In her later work Części ciała (2019), Nagabczyńska explored the face – its anatomy, physiology, and its capacity to generate meanings and emotions. She was interested in the moment when the face becomes a tool for producing (patriarchal or emancipatory) femininity – something directly shaped by the delicacy or intensity of facial expression, by the presence or absence of make-up, and by the gaze itself. As sources of inspiration for this performance, Nagabczyńska cited, among others, horror films, religious iconography, and porn culture.
'For most of the history of stage dance, up until the shift known as postmodern dance, it was linked to the expression of emotion, but the use of the face was never systematised in the way other parts of the body were,' she said in a conversation with Karolina Plinta published in Szum (2020). She added that, in her view, the power of choreography 'lies mainly in making visible the constituent parts of certain fields of reality and in continuously arranging them anew'.

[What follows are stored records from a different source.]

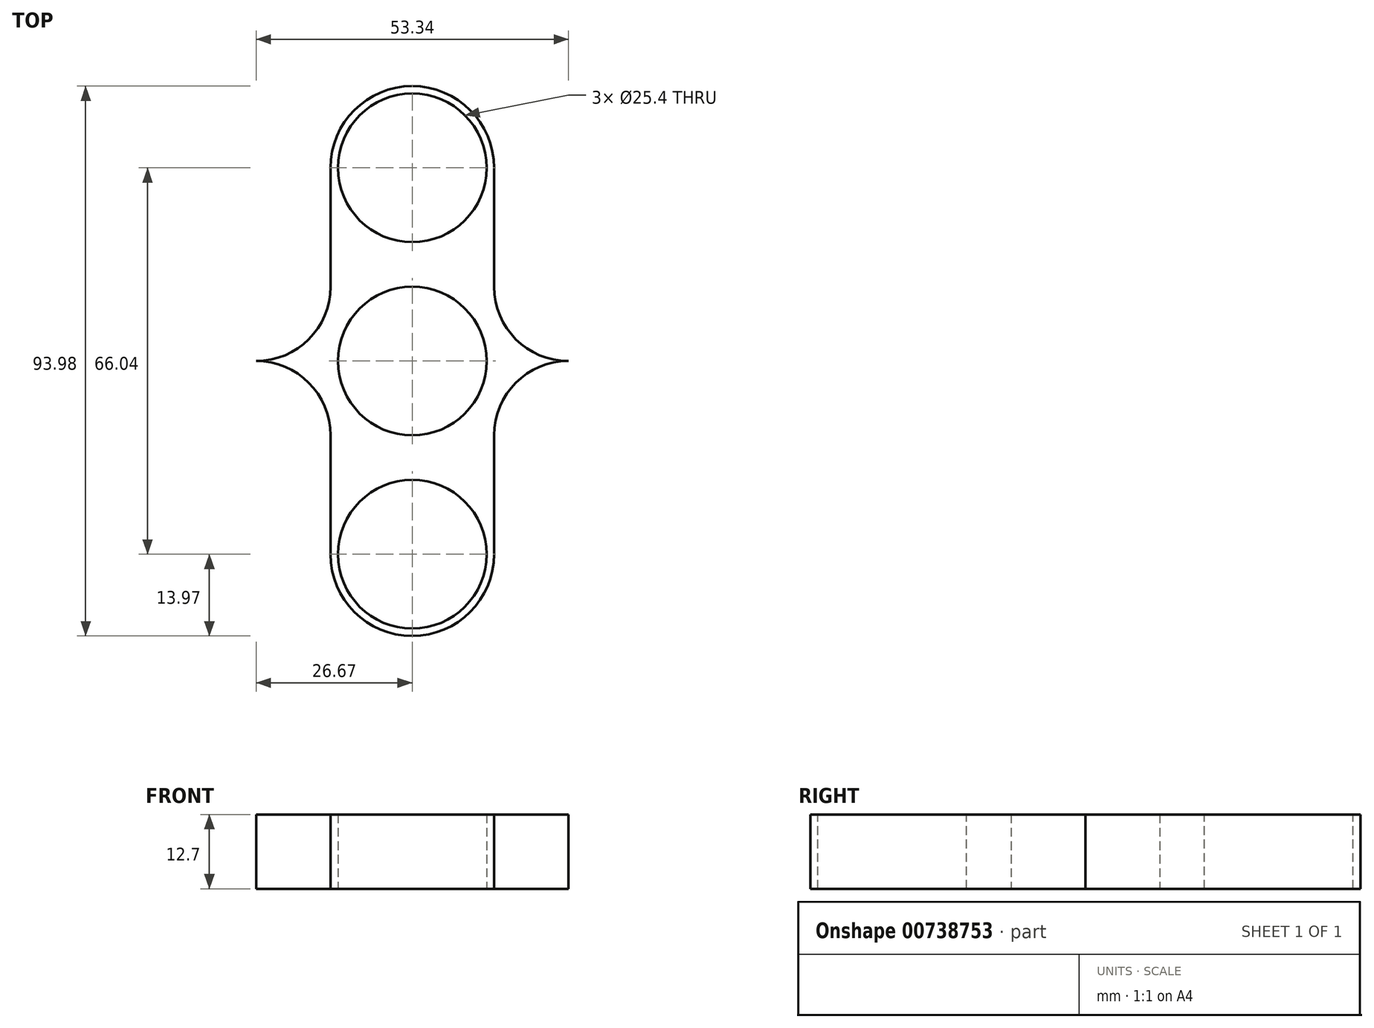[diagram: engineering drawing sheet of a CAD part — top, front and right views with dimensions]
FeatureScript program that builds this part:
annotation { "Feature Type Name" : "Feature", "Feature Type Description" : "" }
export const myFeature = defineFeature(function(context is Context, id is Id, definition is map)
    precondition{}
    {
        {
            var Q0;
            Q0=qCreatedBy(makeId("Top.planeOp"),FACE);
            var sketch = newSketch(context, id + "F0", { "sketchPlane" : qUnion([Q0])});
            skCircle(sketch, "E0", {"center": v(0, 33.02) * mm, "radius": 13.97 * mm});
            skCircle(sketch, "E1", {"center": v(0, -33.02) * mm, "radius": 13.97 * mm});
            skCircle(sketch, "E2", {"center": v(0, 0) * mm, "radius": 12.7 * mm});
            skLineSegment(sketch, "E3", {"start": v(-13.97, 33.02) * mm, "end": v(-13.97, -33.02) * mm});
            skLineSegment(sketch, "E4", {"start": v(13.97, 33.02) * mm, "end": v(13.97, -33.02) * mm});
            skArc(sketch, "E5", {"start": v(-13.97, -12.7) * mm, "mid": v(-17.69, -3.72) * mm, "end": v(-26.67, 0) * mm});
            skArc(sketch, "E6", {"start": v(-26.67, 0) * mm, "mid": v(-17.69, 3.72) * mm, "end": v(-13.97, 12.7) * mm});
            skLineSegment(sketch, "E7", {"start": v(0, 59.6) * mm, "end": v(0, -57.9) * mm, "construction": true});
            skArc(sketch, "E8.MirrorC", {"start": v(26.67, 0) * mm, "mid": v(17.69, 3.72) * mm, "end": v(13.97, 12.7) * mm});
            skArc(sketch, "E9.MirrorC", {"start": v(13.97, -12.7) * mm, "mid": v(17.69, -3.72) * mm, "end": v(26.67, 0) * mm});
            skSolve(sketch);
        }
        {
            var Q0;
            Q0 = qSketchRegion(id + "F0", true);
            extrude(context, id + "F1", {"entities" : qUnion([Q0]), "depth" : 12.7 * mm, "offsetDistance" : 25.4 * mm});
        }
        {
            var Q0;
            Q0=makeQuery(id+"F1.opExtrude","CAP_FACE",FACE,{"disambiguationData":[OSD([sQuery(id+"F0.wireOp",EDGE,"E0"),sQuery(id+"F0.wireOp",EDGE,"E1"),sQuery(id+"F0.wireOp",EDGE,"E2"),sQuery(id+"F0.wireOp",EDGE,"E3"),sQuery(id+"F0.wireOp",EDGE,"E4"),sQuery(id+"F0.wireOp",EDGE,"E5"),sQuery(id+"F0.wireOp",EDGE,"E6"),sQuery(id+"F0.wireOp",EDGE,"E8.MirrorC"),sQuery(id+"F0.wireOp",EDGE,"E9.MirrorC")])],"isStart":false});
            var sketch = newSketch(context, id + "F2", { "sketchPlane" : qUnion([Q0])});
            skCircle(sketch, "E10", {"center": v(0, 33.02) * mm, "radius": 12.7 * mm});
            skCircle(sketch, "E11", {"center": v(0, -33.02) * mm, "radius": 12.7 * mm});
            skSolve(sketch);
        }
        {
            var Q0;
            Q0 = qSketchRegion(id + "F2", true);
            extrude(context, id + "F3", {"entities" : qUnion([Q0]), "operationType" : NewBodyOperationType.REMOVE, "oppositeDirection" : true, "depth" : 25.4 * mm, "offsetDistance" : 25.4 * mm});
        }
    });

Części ciała was praised, among others, by the critic and researcher of new choreography Zuzanna Berendt, who wrote in the monthly Dialog:
Nagabczyńska, constantly altering her facial expressions, generates successive imagined models of neutrality which – precisely because they appear as signs devoid of any real referent – provoke growing amusement among the audience. The more vividly the viewers react, the harder it becomes to refrain from thinking not so much about whether each proposal is apt, incisive or mocking, but about how long Nagabczyńska will manage to keep a straight face […].